▸ **Work item**:
Give the records again exactly, but drop the pictures.

▸ **Data excerpts**:

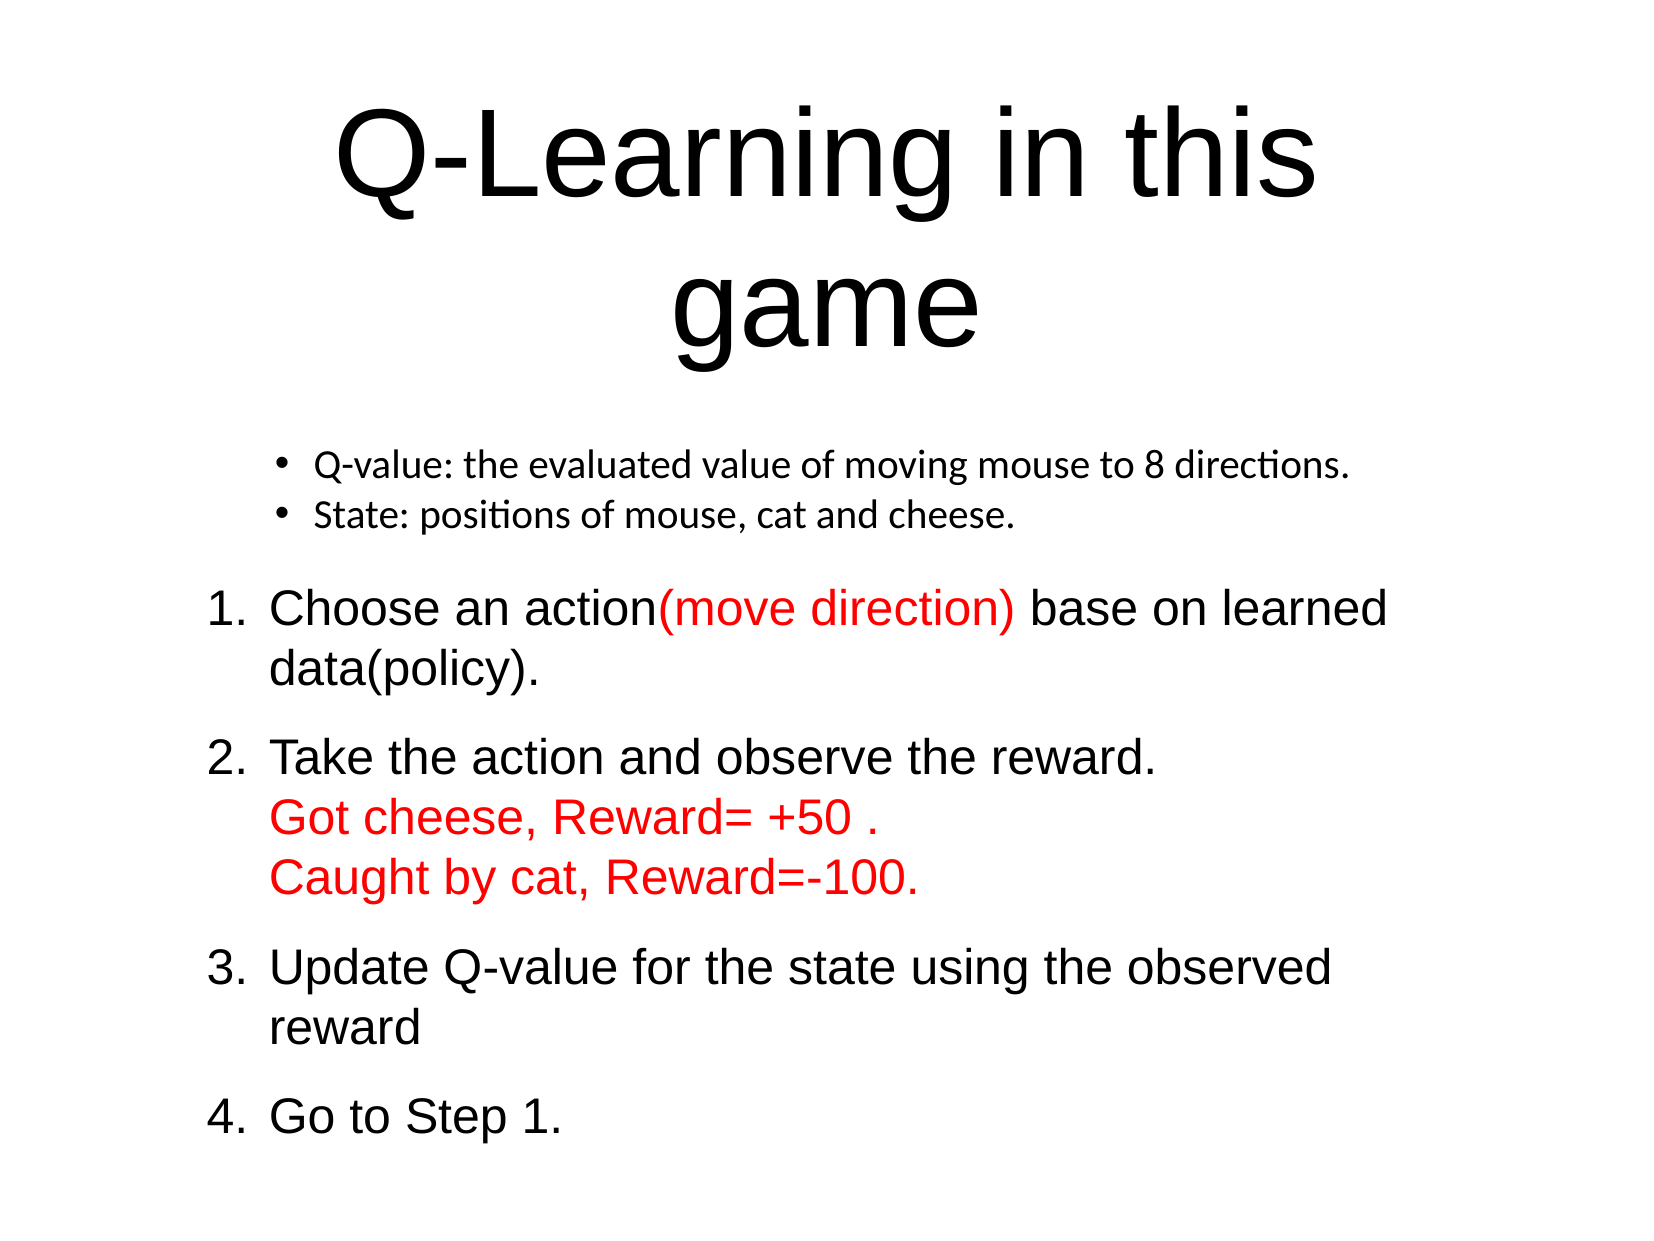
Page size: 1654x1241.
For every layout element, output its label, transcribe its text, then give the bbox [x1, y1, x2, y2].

text_box Q-value: the evaluated value of moving mouse to 8 directions. State: positions of mouse, cat and cheese. [260, 392, 1427, 594]
subtitle Choose an action(move direction) base on learned data(policy). Take the action and observe the reward. Got cheese, Reward= +50 . Caught by cat, Reward=-100. Update Q-value for the state using the observed reward Go to Step 1. [206, 575, 1447, 931]
title Q-Learning in this game [206, 238, 1447, 372]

▸ **Solved exercise**:
Page size: 1654x1241.
For every layout element, output its label, transcribe its text, then give the bbox [x1, y1, x2, y2].

text_box Q-value: the evaluated value of moving mouse to 8 directions. State: positions of mouse, cat and cheese. [260, 392, 1427, 594]
subtitle Choose an action(move direction) base on learned data(policy). Take the action and observe the reward. Got cheese, Reward= +50 . Caught by cat, Reward=-100. Update Q-value for the state using the observed reward Go to Step 1. [206, 575, 1447, 931]
title Q-Learning in this game [206, 238, 1447, 372]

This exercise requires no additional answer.